───── EXTRACTED DATA ─────

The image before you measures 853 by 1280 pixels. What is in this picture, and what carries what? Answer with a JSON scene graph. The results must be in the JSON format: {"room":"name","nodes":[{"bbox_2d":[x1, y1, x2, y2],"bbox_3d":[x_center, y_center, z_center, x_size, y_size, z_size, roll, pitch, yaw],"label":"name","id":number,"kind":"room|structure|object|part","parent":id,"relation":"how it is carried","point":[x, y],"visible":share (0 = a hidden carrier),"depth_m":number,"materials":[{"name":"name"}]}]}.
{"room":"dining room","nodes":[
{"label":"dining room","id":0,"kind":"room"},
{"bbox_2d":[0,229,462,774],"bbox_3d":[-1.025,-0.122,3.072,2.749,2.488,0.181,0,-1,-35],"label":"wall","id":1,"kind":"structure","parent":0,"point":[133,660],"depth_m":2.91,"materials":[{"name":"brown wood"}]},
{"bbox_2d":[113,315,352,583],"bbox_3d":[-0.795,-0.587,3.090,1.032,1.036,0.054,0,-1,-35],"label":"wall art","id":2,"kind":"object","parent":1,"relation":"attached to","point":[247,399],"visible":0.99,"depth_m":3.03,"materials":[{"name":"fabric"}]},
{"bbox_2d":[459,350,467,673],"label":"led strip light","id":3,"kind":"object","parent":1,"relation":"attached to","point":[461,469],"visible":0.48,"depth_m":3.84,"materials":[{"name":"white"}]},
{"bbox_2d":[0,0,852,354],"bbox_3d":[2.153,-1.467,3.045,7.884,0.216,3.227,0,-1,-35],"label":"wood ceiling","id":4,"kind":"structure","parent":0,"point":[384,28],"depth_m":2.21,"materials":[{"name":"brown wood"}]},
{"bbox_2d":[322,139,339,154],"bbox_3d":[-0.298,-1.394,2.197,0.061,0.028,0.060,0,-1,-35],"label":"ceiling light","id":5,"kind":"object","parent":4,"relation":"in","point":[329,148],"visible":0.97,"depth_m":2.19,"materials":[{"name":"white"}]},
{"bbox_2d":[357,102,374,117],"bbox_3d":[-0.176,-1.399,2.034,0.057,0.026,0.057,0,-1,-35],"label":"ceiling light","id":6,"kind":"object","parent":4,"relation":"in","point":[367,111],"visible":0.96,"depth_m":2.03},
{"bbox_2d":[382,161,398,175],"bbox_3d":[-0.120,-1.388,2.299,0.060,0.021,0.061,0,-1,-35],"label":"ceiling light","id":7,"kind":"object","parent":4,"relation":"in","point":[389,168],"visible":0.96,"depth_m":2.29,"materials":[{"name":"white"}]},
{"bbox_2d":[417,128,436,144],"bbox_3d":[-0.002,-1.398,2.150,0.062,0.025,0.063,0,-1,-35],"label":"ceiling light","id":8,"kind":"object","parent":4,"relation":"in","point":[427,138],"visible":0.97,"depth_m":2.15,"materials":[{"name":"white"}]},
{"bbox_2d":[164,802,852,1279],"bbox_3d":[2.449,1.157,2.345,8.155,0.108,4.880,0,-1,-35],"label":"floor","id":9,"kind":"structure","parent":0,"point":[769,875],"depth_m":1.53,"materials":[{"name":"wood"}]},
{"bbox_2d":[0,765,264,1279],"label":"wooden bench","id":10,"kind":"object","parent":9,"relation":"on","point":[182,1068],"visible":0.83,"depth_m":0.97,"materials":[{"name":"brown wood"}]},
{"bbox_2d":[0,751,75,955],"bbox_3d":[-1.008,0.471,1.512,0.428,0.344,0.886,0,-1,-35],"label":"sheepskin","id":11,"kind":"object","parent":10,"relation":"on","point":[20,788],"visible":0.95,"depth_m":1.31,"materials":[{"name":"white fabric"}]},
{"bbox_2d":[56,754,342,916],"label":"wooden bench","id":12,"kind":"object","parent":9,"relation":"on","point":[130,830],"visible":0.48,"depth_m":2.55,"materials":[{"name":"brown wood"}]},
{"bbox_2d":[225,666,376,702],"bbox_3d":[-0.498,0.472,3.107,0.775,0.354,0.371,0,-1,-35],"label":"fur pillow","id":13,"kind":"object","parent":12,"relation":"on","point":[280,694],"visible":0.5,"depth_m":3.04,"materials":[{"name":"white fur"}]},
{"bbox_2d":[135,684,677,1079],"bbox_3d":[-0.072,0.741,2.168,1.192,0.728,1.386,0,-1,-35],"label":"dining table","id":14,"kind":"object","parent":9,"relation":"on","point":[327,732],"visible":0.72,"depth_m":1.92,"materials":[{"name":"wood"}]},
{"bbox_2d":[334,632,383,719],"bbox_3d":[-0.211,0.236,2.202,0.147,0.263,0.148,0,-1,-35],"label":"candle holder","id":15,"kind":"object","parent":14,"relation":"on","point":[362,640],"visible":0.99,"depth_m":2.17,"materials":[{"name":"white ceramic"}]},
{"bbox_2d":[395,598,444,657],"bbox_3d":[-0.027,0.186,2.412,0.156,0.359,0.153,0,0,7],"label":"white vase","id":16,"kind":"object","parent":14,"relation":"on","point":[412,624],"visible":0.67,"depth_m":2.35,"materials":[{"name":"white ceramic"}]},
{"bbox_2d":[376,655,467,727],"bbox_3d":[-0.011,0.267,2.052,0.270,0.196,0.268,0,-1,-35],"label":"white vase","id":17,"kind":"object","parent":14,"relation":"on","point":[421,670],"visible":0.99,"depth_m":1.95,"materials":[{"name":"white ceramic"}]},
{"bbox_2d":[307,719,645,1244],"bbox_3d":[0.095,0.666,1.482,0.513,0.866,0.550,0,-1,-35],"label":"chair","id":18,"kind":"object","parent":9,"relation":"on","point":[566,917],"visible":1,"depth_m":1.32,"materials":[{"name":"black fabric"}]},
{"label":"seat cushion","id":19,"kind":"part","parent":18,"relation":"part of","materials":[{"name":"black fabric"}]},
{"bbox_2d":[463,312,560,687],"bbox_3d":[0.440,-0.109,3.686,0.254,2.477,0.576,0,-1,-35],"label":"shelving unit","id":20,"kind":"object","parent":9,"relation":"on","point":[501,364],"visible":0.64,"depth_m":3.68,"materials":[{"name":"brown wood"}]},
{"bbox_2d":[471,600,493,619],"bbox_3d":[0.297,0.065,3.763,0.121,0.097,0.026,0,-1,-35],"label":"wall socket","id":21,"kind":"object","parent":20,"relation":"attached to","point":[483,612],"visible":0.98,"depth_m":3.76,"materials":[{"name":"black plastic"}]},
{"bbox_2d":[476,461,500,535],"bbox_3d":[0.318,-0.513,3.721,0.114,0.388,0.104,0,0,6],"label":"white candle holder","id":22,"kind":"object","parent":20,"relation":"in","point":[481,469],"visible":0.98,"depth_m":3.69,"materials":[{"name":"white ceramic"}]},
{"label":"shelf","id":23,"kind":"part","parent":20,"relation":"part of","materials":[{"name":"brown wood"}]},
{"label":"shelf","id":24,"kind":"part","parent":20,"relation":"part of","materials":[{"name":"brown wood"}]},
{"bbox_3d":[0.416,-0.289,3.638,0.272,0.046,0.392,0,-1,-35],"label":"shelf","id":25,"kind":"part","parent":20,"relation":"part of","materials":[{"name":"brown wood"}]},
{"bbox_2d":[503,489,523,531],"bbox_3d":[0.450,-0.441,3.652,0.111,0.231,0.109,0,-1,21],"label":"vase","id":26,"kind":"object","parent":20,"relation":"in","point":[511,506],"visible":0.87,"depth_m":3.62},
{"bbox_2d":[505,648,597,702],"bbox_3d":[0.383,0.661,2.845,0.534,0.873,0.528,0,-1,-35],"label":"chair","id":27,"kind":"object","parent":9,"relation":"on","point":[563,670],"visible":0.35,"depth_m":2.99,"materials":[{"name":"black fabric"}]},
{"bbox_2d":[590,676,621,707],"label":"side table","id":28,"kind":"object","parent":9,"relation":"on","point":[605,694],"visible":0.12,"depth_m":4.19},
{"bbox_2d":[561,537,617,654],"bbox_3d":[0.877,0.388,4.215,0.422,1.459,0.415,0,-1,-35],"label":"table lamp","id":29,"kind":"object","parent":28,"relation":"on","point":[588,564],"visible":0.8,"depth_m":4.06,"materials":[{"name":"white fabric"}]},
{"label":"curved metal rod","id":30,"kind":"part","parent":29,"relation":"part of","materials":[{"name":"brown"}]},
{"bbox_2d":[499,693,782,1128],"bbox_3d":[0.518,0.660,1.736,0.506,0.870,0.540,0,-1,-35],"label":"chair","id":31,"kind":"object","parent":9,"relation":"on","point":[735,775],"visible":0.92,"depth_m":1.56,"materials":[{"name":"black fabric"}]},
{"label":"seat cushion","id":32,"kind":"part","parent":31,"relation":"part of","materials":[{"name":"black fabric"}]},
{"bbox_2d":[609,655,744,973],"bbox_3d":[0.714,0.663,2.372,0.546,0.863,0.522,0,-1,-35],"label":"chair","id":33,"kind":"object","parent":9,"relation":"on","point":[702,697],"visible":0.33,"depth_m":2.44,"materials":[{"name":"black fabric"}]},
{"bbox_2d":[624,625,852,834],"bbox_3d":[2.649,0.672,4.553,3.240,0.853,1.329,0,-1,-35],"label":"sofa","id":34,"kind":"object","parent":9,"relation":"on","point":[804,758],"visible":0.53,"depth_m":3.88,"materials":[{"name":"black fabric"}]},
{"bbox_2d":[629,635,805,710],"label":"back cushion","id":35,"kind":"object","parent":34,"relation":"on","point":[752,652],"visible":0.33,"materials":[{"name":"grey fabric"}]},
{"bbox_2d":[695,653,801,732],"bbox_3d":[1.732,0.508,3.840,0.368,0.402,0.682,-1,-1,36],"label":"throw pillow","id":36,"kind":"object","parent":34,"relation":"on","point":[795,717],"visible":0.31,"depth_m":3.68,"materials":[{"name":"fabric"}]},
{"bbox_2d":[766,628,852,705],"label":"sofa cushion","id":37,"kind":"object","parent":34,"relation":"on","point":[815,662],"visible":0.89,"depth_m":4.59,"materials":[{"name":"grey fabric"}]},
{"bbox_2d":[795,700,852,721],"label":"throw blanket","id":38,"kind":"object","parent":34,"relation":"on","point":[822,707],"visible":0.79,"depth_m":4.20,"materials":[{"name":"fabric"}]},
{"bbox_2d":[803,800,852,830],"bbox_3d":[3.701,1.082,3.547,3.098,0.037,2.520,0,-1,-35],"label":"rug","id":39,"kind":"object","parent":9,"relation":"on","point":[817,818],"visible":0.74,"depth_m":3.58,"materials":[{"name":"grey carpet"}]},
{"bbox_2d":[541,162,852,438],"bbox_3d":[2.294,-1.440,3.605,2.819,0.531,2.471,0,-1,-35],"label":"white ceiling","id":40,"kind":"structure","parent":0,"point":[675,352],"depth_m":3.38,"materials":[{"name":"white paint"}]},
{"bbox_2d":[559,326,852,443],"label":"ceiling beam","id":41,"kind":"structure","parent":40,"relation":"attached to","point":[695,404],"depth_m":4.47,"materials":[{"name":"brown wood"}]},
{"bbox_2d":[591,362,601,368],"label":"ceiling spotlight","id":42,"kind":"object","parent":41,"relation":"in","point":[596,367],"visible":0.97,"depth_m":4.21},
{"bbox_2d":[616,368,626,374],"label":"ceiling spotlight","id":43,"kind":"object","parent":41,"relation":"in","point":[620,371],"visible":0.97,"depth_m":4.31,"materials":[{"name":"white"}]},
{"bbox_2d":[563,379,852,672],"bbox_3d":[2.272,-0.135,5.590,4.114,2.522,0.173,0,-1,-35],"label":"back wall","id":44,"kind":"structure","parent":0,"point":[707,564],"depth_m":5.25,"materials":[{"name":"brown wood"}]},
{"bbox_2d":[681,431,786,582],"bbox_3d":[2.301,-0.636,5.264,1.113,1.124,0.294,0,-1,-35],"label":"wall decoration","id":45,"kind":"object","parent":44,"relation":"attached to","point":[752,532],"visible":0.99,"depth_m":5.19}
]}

─────

The lines above that hold "seat" are the result; show every one of them.

{"label":"seat cushion","id":19,"kind":"part","parent":18,"relation":"part of","materials":[{"name":"black fabric"}]},
{"label":"seat cushion","id":32,"kind":"part","parent":31,"relation":"part of","materials":[{"name":"black fabric"}]},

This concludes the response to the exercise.